Foi assimcom Lou Reed, que só depois de morto viu o seu mais que clássico “Perfect Day” a figurar na lista dos singles mais vendidos no Reino Unido. No adeus de Whiney Houston, os seus êxitos maiores, “I Will Always Love You” e “I Wanna Dance With Somebody”, voltaram à lista dos mais vendidos nos EUA, subindo respetivamente aos números 3 e 25. E Michael Jackson, que nos seus últimos anos de vida era figura com valores de vendas bem aquém do que outrora conhecera, viu um surto de interesse ser lançado sobre si mal se soube que não estava já entre nós, tendo depois já conhecido até lançamentos póstumos de inéditos, pela frente estando agora, para breve, uma reedição do álbum de 1979 Off The Wall.
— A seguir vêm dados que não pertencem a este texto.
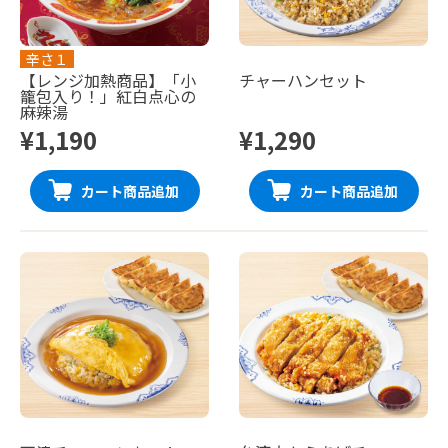
辛さ１
【レンジ加熱商品】「小
チャーハンセット
籠包入り！」紅白点心の
麻辣湯
¥1,190
¥1,290
カート商品追加
カート商品追加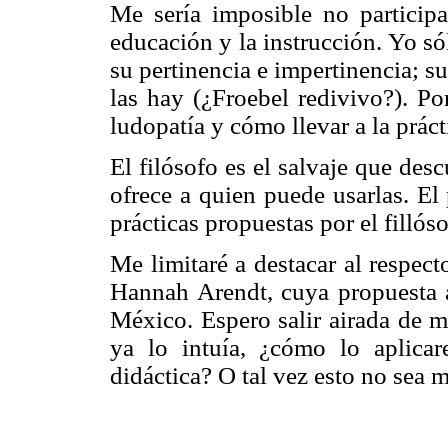
Me sería imposible no participa
educación y la instrucción. Yo só
su pertinencia e impertinencia; sus
las hay (¿Froebel redivivo?). Por
ludopatía y cómo llevar a la práct
El filósofo es el salvaje que desc
ofrece a quien puede usarlas. El
prácticas propuestas por el fillós
Me limitaré a destacar al respec
Hannah Arendt, cuya propuesta 
México. Espero salir airada de m
ya lo intuía, ¿cómo lo aplicar
didáctica? O tal vez esto no sea 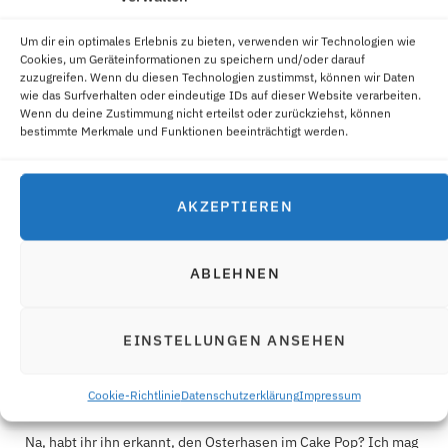
Um dir ein optimales Erlebnis zu bieten, verwenden wir Technologien wie
Cookies, um Geräteinformationen zu speichern und/oder darauf
zuzugreifen. Wenn du diesen Technologien zustimmst, können wir Daten
wie das Surfverhalten oder eindeutige IDs auf dieser Website verarbeiten.
Wenn du deine Zustimmung nicht erteilst oder zurückziehst, können
bestimmte Merkmale und Funktionen beeinträchtigt werden.
AKZEPTIEREN
ABLEHNEN
in
CAKEPOPS
EINSTELLUNGEN ANSEHEN
OSTERHASEN CAKE POP
Cookie-Richtlinie
Datenschutzerklärung
Impressum
by
ANGELIKA
Na, habt ihr ihn erkannt, den Osterhasen im Cake Pop? Ich mag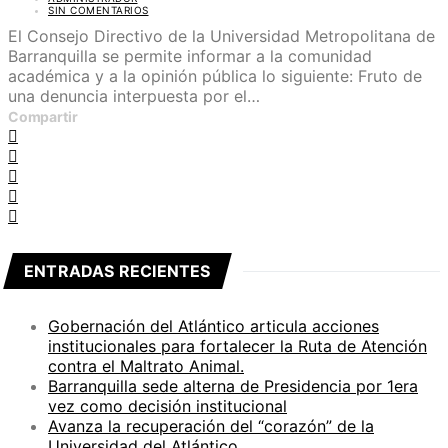
SIN COMENTARIOS
El Consejo Directivo de la Universidad Metropolitana de
Barranquilla se permite informar a la comunidad
académica y a la opinión pública lo siguiente: Fruto de
una denuncia interpuesta por el…
Compartir
ENTRADAS RECIENTES
Gobernación del Atlántico articula acciones
institucionales para fortalecer la Ruta de Atención
contra el Maltrato Animal.
Barranquilla sede alterna de Presidencia por 1era
vez como decisión institucional
Avanza la recuperación del “corazón” de la
Universidad del Atlántico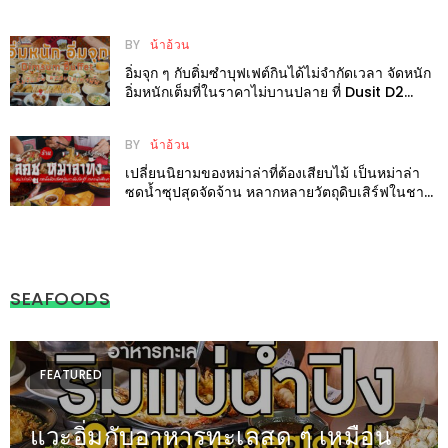
มา
พบ
BY
น้าอ้วน
สินค้า
อิ่มจุก ๆ กับติ่มซำบุฟเฟต์กินได้ไม่จำกัดเวลา จัดหนัก
เรื่อง
อิ่มหนักเต็มที่ในราคาไม่บานปลาย ที่ Dusit D2
เชียงใหม่
บ้าน
คุ้ม
BY
น้าอ้วน
ครบ
เปลี่ยนนิยามของหม่าล่าที่ต้องเสียบไม้ เป็นหม่าล่า
ซดน้ำซุปสุดจัดจ้าน หลากหลายวัตถุดิบเสิร์ฟในชาม
จบ
ที่ Luck-Chu Malatang
ที่
เดียว
HOMEPRO
SEAFOODS
FAIR
2017
เชียงใหม่
FEATURED
จัด
แวะอิ่มกับอาหารทะเลสด ๆ เหมือน
เต็ม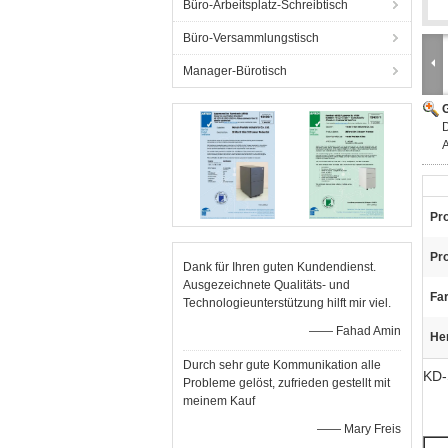
Büro-Arbeitsplatz-Schreibtisch
Büro-Versammlungstisch
Manager-Bürotisch
G
D
Pro
Pr
Dank für Ihren guten Kundendienst.
Ausgezeichnete Qualitäts- und
Fa
Technologieunterstützung hilft mir viel.
—— Fahad Amin
He
Durch sehr gute Kommunikation alle
KD-
Probleme gelöst, zufrieden gestellt mit
meinem Kauf
—— Mary Freis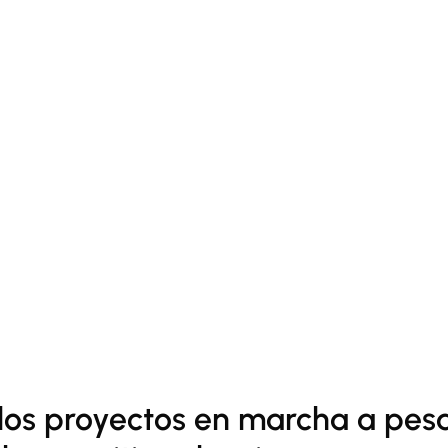
os proyectos en marcha a pesa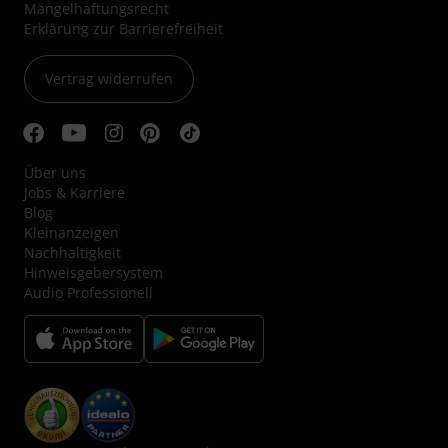
Mängelhaftungsrecht
Erklärung zur Barrierefreiheit
Vertrag widerrufen
Über uns
Jobs & Karriere
Blog
Kleinanzeigen
Nachhaltigkeit
Hinweisgebersystem
Audio Professionell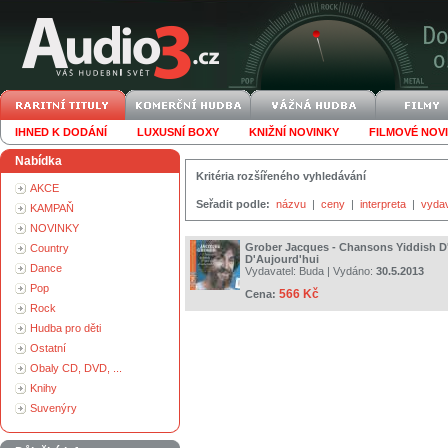
IHNED K DODÁNÍ
LUXUSNÍ BOXY
KNIŽNÍ NOVINKY
FILMOVÉ NOV
Nabídka
Kritéria rozšířeného vyhledávání
AKCE
Seřadit podle:
názvu
|
ceny
|
interpreta
|
vyda
KAMPAŇ
NOVINKY
Grober Jacques - Chansons Yiddish D'
Country
D'Aujourd'hui
Dance
Vydavatel:
Buda
| Vydáno:
30.5.2013
Pop
566 Kč
Cena:
Rock
Hudba pro děti
Ostatní
Obaly CD, DVD, ...
Knihy
Suvenýry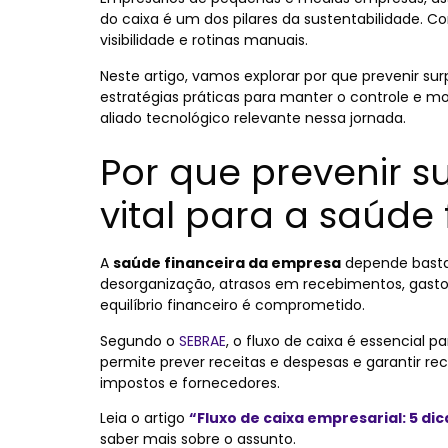
do caixa é um dos pilares da sustentabilidade. 
visibilidade e rotinas manuais.
Neste artigo, vamos explorar por que prevenir su
estratégias práticas para manter o controle e 
aliado tecnológico relevante nessa jornada.
Por que prevenir s
vital para a saúde 
A
saúde financeira da empresa
depende bastan
desorganização, atrasos em recebimentos, gastos 
equilíbrio financeiro é comprometido.
Segundo o
SEBRAE
, o fluxo de caixa é essencial 
permite prever receitas e despesas e garantir r
impostos e fornecedores.
Leia o artigo
“Fluxo de caixa empresarial: 5 di
saber mais sobre o assunto.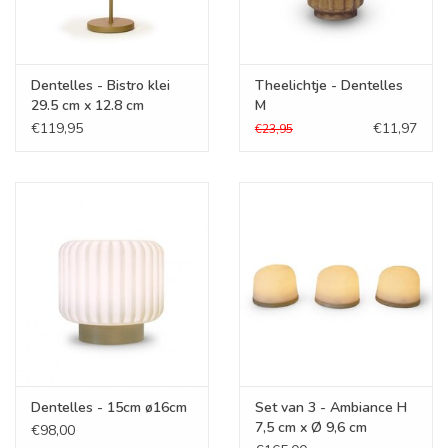
Dentelles - Bistro klei
Theelichtje - Dentelles
29.5 cm x 12.8 cm
M
€119,95
€11,97
€23,95
Dentelles - 15cm ø16cm
Set van 3 - Ambiance H
7,5 cm x Ø 9,6 cm
€98,00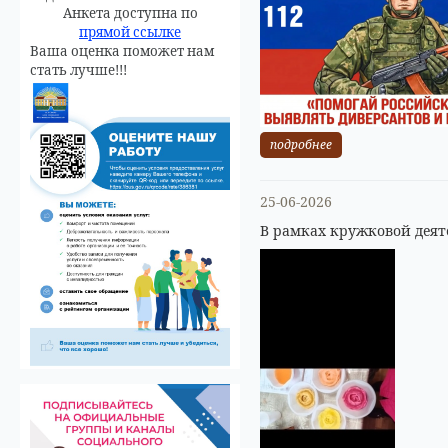
Анкета доступна по
прямой ссылке
Ваша оценка поможет нам
стать лучше!!!
подробнее
25-06-2026
В рамках кружковой деят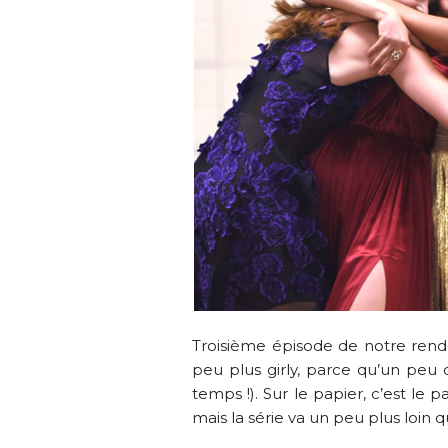
Troisième épisode de notre re
peu plus girly, parce qu’un peu d
temps !). Sur le papier, c’est le 
mais la série va un peu plus loin q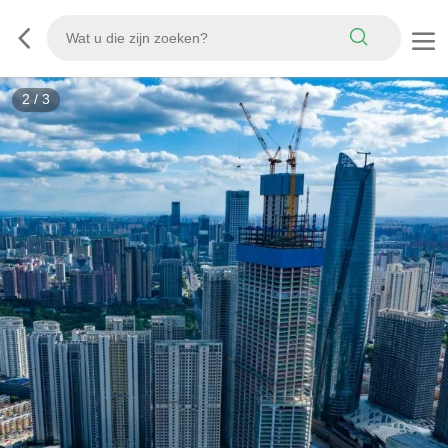
2
/
3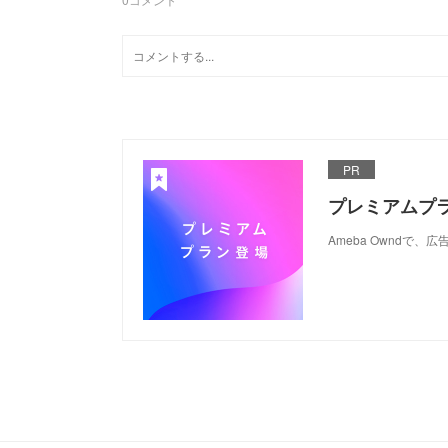
PR
プレミアムプ
Ameba Ownd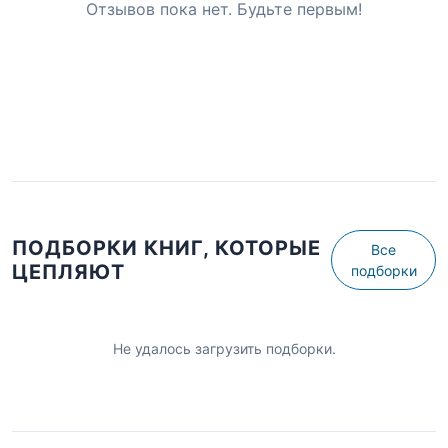
Отзывов пока нет. Будьте первым!
ПОДБОРКИ КНИГ, КОТОРЫЕ
Все
ЦЕПЛЯЮТ
подборки
Не удалось загрузить подборки.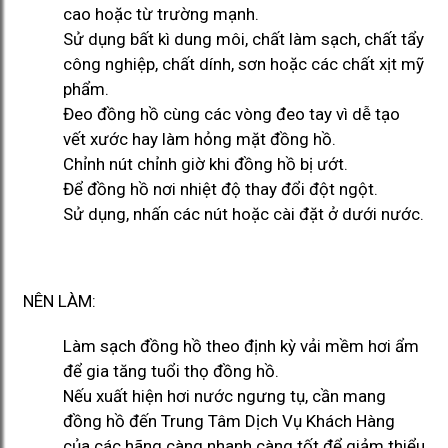
cao hoặc từ trường mạnh.
Sử dụng bất kì dung môi, chất làm sạch, chất tẩy
công nghiệp, chất dính, sơn hoặc các chất xịt mỹ
phẩm.
Đeo đồng hồ cùng các vòng đeo tay vì dễ tạo
vết xước hay làm hỏng mặt đồng hồ.
Chỉnh nút chỉnh giờ khi đồng hồ bị ướt.
Để đồng hồ nơi nhiệt độ thay đổi đột ngột.
Sử dụng, nhấn các nút hoặc cài đặt ở dưới nước.
NÊN LÀM:
Làm sạch đồng hồ theo định kỳ vải mềm hơi ẩm
để gia tăng tuổi thọ đồng hồ.
Nếu xuất hiện hơi nước ngưng tụ, cần mang
đồng hồ đến Trung Tâm Dịch Vụ Khách Hàng
của các hãng càng nhanh càng tốt để giảm thiểu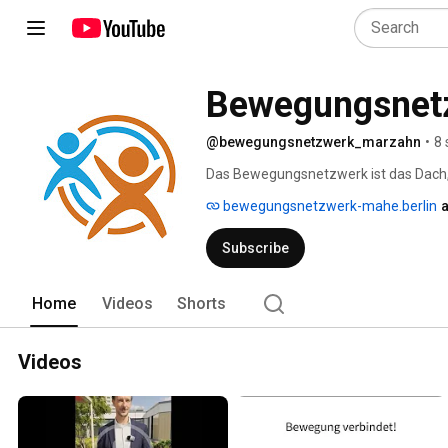
Bewegungsnetz
@bewegungsnetzwerk_marzahn
•
8 
Das Bewegungsnetzwerk ist das Dach,
zusammenlaufen, um Synergien zu nu
bewegungsnetzwerk-mahe.berlin
a
Strategie zu verfolgen! Unser Ziel ist
zusammenzubringen, um gemeinsam ei
Subscribe
Home
Videos
Shorts
Videos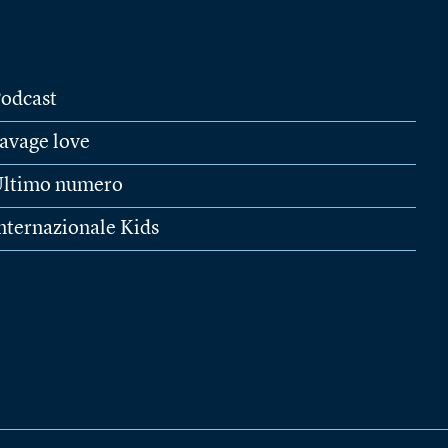
odcast
avage love
ltimo numero
nternazionale Kids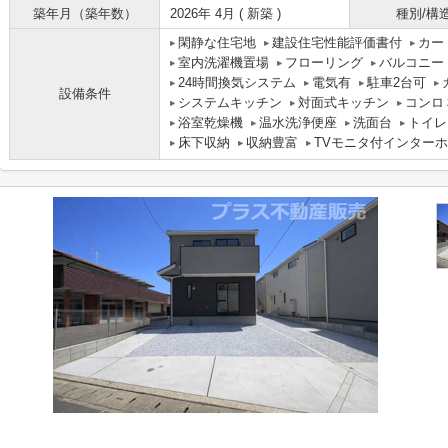
築年月（築年数）
2026年 4月 ( 新築 )
種別/構
閑静な住宅地
建設住宅性能評価書付
カー
室内洗濯機置場
フローリング
バルコニー
24時間換気システム
電気有
駐車2台可
設備条件
システムキッチン
対面式キッチン
コンロ
浴室乾燥機
温水洗浄便座
洗面台
トイレ
床下収納
収納豊富
TVモニタ付インター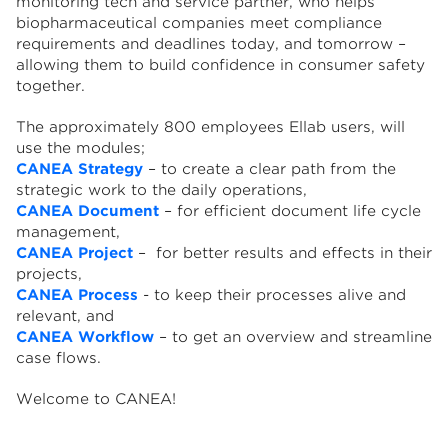
monitoring tech and service partner, who helps
biopharmaceutical companies meet compliance
requirements and deadlines today, and tomorrow –
allowing them to build confidence in consumer safety
together.
The approximately 800 employees Ellab users, will
use the modules;
CANEA Strategy
– to create a clear path from the
strategic work to the daily operations,
CANEA Document
– for efficient document life cycle
management,
CANEA Project
– for better results and effects in their
projects,
CANEA Process
- to keep their processes alive and
relevant, and
CANEA Workflow
– to get an overview and streamline
case flows.
Welcome to CANEA!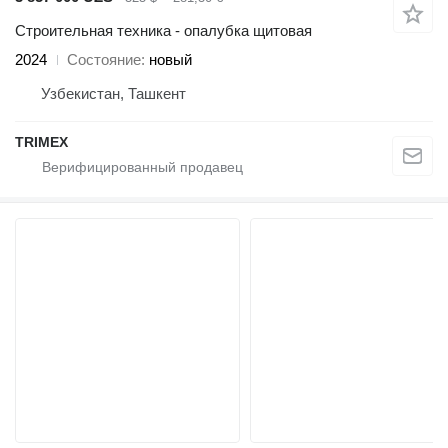
Строительная техника - опалубка щитовая
2024
Состояние
новый
Узбекистан, Ташкент
TRIMEX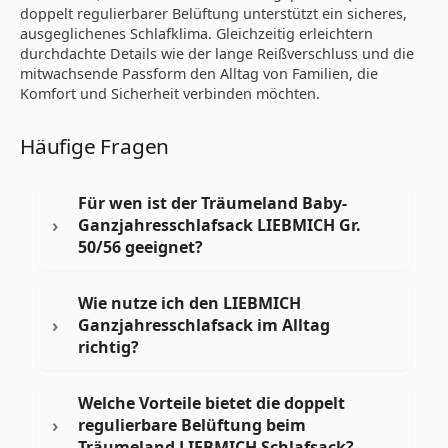
doppelt regulierbarer Belüftung unterstützt ein sicheres,
ausgeglichenes Schlafklima. Gleichzeitig erleichtern
durchdachte Details wie der lange Reißverschluss und die
mitwachsende Passform den Alltag von Familien, die
Komfort und Sicherheit verbinden möchten.
Häufige Fragen
Für wen ist der Träumeland Baby-
Ganzjahresschlafsack LIEBMICH Gr.
50/56 geeignet?
Wie nutze ich den LIEBMICH
Ganzjahresschlafsack im Alltag
richtig?
Welche Vorteile bietet die doppelt
regulierbare Belüftung beim
Träumeland LIEBMICH Schlafsack?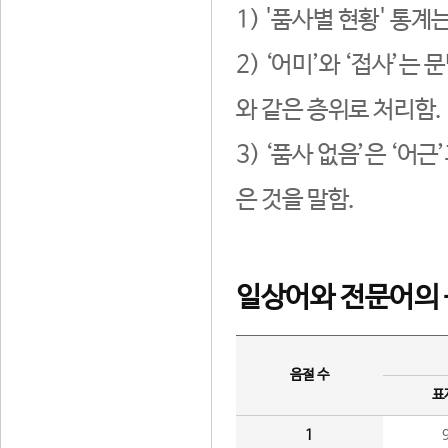
1) '품사별 현황' 통계
2) ‘어미’와 ‘접사’
와 같은 층위로 처리함.
3) ‘품사 없음’은 ‘어
은 것을 말함.
일상어와 전문어의 
음절 수
표
1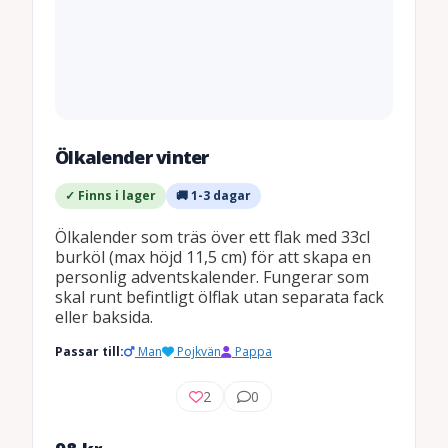
Ölkalender vinter
✓ Finns i lager
🚚 1-3 dagar
Ölkalender som träs över ett flak med 33cl
burköl (max höjd 11,5 cm) för att skapa en
personlig adventskalender. Fungerar som
skal runt befintligt ölflak utan separata fack
eller baksida.
Passar till:
Man
Pojkvän
Pappa
2
0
Tal como Lou Reed, embora com uma história mais recheada de êxitos, David Bowie era um daqueles músicos cujas obras – pelo menos as que fazem o cânone central da sua discografia de estúdio – estão permanentemente em catálogo, as vendas na verdade nunca deixando de acontecer. Contudo, e apesar de ter conhecido um primeiro êxito ao cabo de cinco anos de discos (em 1969, com o single “Space Oddity”) e de na verdade só se ter transformado numa estrela de dimensão pop maior quando vestiu a pele de Ziggy Stardust em 1972, e de ter somado alguns números um com Aladdin Sane (1973) ou Diamond Dogs (1974) como só em 1983 a sua música atingiu uma dimensão mainstream global, sendo esse o seu primeiro disco a receber múltiplas platinas. O brilho nesse patamar de idolatria popular planetária foi de pouca dura no departamento das vendas, repetindo-as as platinas apenas com Tonight (1984) e Never Let Me Down (1987)... Todos o conheciam. Muitos lhe compraram os discos. Mas na verdade, desde finais dos anos 80, mesmo com pontuais momentos de boas vendas em 1993 (com Black Tie White Noise) e 2013 (no regresso após dez anos de silêncio com The Next Day), nunca mais David Bowie foi um campeão de vendas.

A forma como a sua música chegou a tanta gente, por saber comunicar com o que de diferente há em cada um de nós, foi assim bem mais longe do que o volume de vendas de discos ao longo dos seus mais de 50 anos de carreira. O que está a acontecer neste momento não é mais senão uma manifestação de quem o admira, levando a música de Bowie a muitas casas onde, mesmo até já bem conhecidos, os discos estavam talvez ainda em falta.